Biomechanics of clear aligners
Biomechanics of clear alignersBiomechanics of clear aligners
Biomechanics of clear aligners
 
Aanchorage planning
Aanchorage  planningAanchorage  planning
Aanchorage planning
 

Último

Call Girls In Indore 📞9235973566📞Just Call Inaaya📲 Call Girls Service In Indo...

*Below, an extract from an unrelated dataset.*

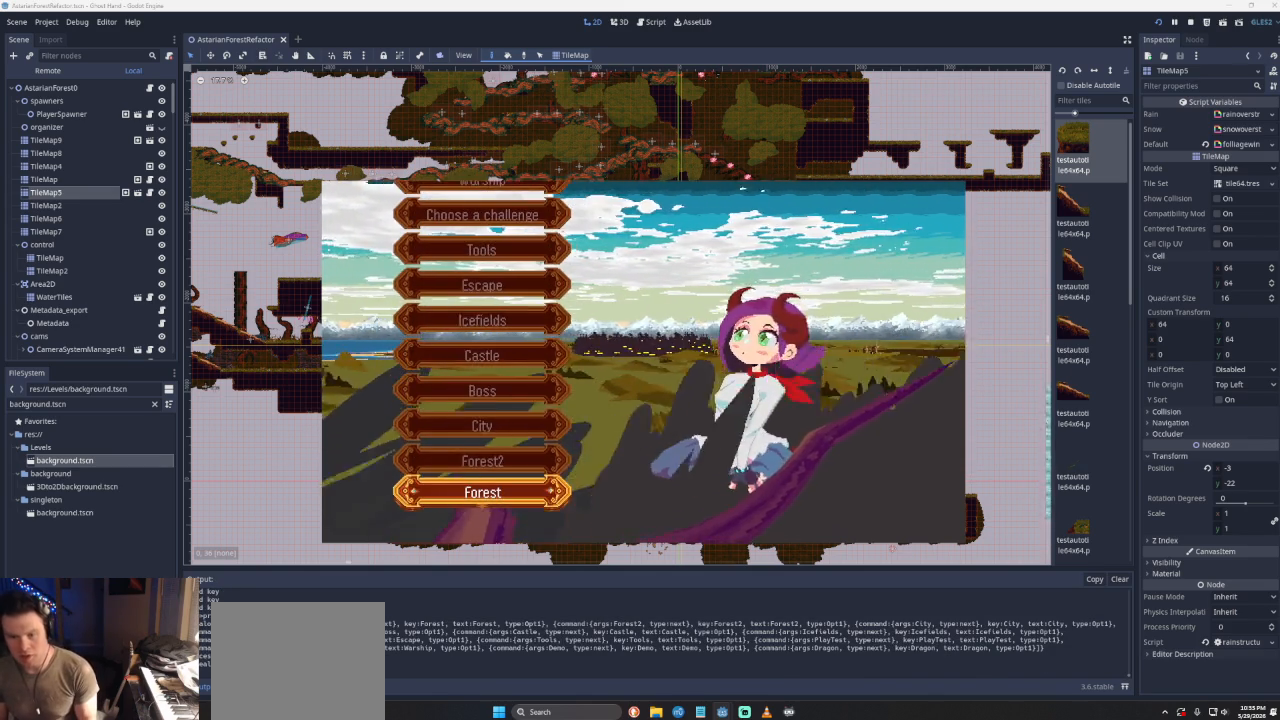
{"buttons": [], "left_stick": "center", "events": [[167, "DPAD_DOWN", "down"], [267, "DPAD_DOWN", "up"], [333, "DPAD_DOWN", "down"], [433, "DPAD_DOWN", "up"]]}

Call Girls In Indore 📞9235973566📞Just Call Inaaya📲 Call Girls Service In Indo...Call Girls In Indore 📞9235973566📞Just Call Inaaya📲 Call Girls Service In Indo...
Call Girls In Indore 📞9235973566📞Just Call Inaaya📲 Call Girls Service In Indo...
Sheetaleventcompany
 
science quiz bee questions.doc FOR ELEMENTARY SCIENCE
science quiz bee questions.doc FOR ELEMENTARY SCIENCEscience quiz bee questions.doc FOR ELEMENTARY SCIENCE
science quiz bee questions.doc FOR ELEMENTARY SCIENCE
maricelsampaga
 
Independent Call Girls Bangalore {7304373326} ❤️VVIP POOJA Call Girls in Bang...

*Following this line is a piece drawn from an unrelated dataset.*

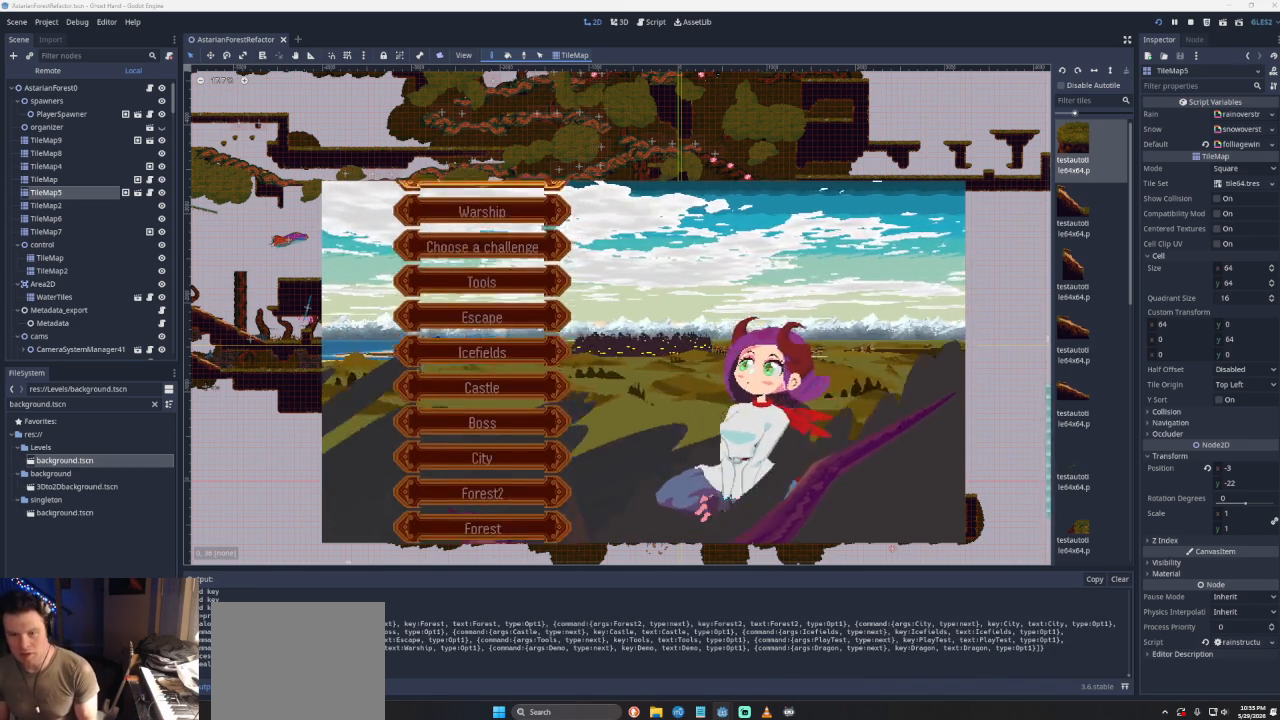
{"buttons": [], "left_stick": "center", "events": [[200, "DPAD_UP", "down"], [267, "DPAD_UP", "up"], [367, "DPAD_UP", "down"], [467, "DPAD_UP", "up"]]}
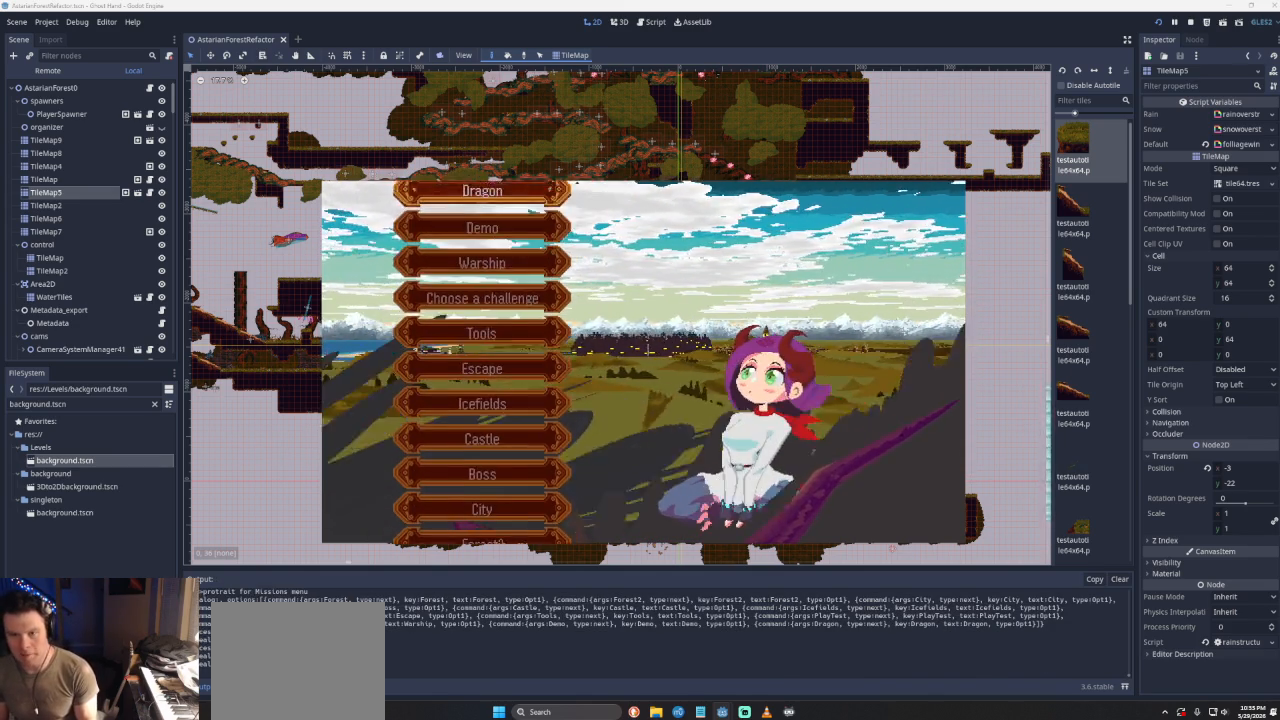
{"buttons": [], "left_stick": "center", "events": [[367, "DPAD_UP", "down"], [500, "DPAD_UP", "up"]]}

Independent Call Girls Bangalore {7304373326} ❤️VVIP POOJA Call Girls in Bang...Independent Call Girls Bangalore {7304373326} ❤️VVIP POOJA Call Girls in Bang...
Independent Call Girls Bangalore {7304373326} ❤️VVIP POOJA Call Girls in Bang...
Sheetaleventcompany
 
Top 20 Famous Indian Female Pornstars Name List 2024
Top 20 Famous Indian Female Pornstars Name List 2024Top 20 Famous Indian Female Pornstars Name List 2024
Top 20 Famous Indian Female Pornstars Name List 2024
Sheetaleventcompany
 
Low Rate Call Girls Pune {9142599079} ❤️VVIP NISHA Call Girls in Pune Maharas...

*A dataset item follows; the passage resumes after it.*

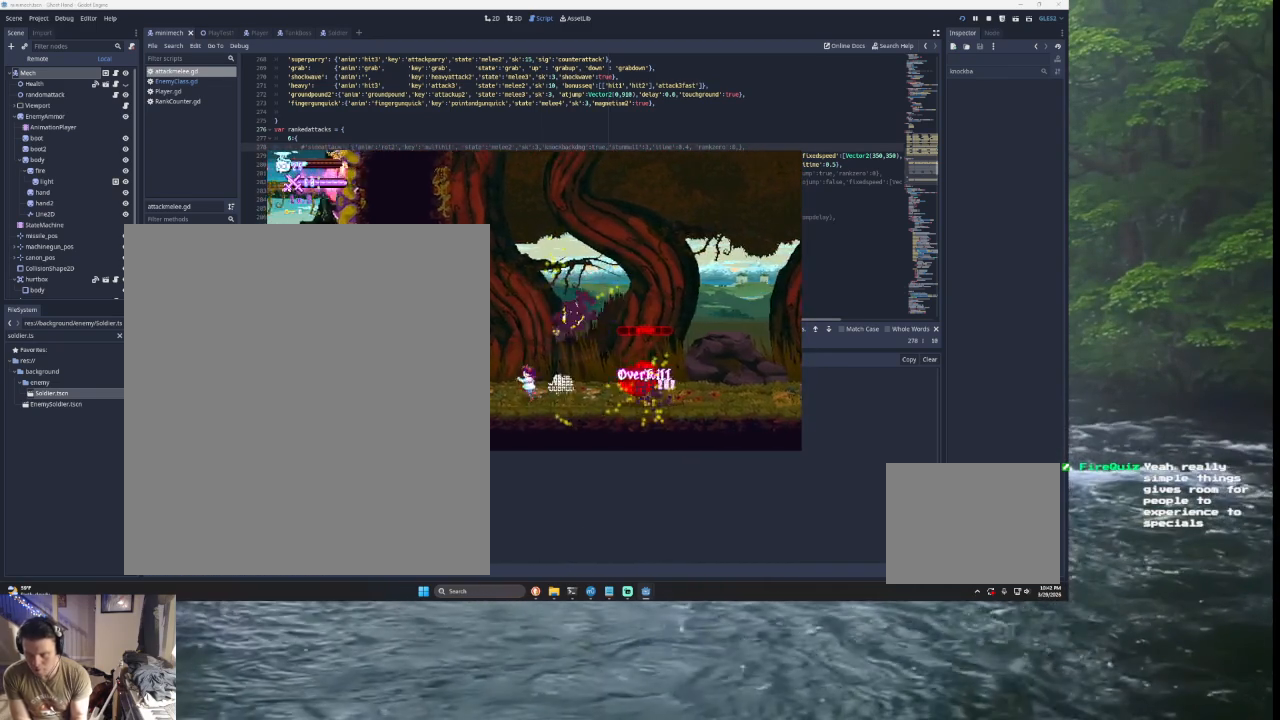
{"buttons": [], "left_stick": "left", "right_stick": "center", "events": []}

Low Rate Call Girls Pune {9142599079} ❤️VVIP NISHA Call Girls in Pune Maharas...Low Rate Call Girls Pune {9142599079} ❤️VVIP NISHA Call Girls in Pune Maharas...
Low Rate Call Girls Pune {9142599079} ❤️VVIP NISHA Call Girls in Pune Maharas...
Sheetaleventcompany
 
Premium Call Girls Bangalore {9179660964} ❤️VVIP POOJA Call Girls in Bangalor...
Premium Call Girls Bangalore {9179660964} ❤️VVIP POOJA Call Girls in Bangalor...Premium Call Girls Bangalore {9179660964} ❤️VVIP POOJA Call Girls in Bangalor...
Premium Call Girls Bangalore {9179660964} ❤️VVIP POOJA Call Girls in Bangalor...
Sheetaleventcompany
 

Último (20)

💞 Safe And Secure Call Girls Prayagraj 🧿 9332606886 🧿 High Class Call Girl Se...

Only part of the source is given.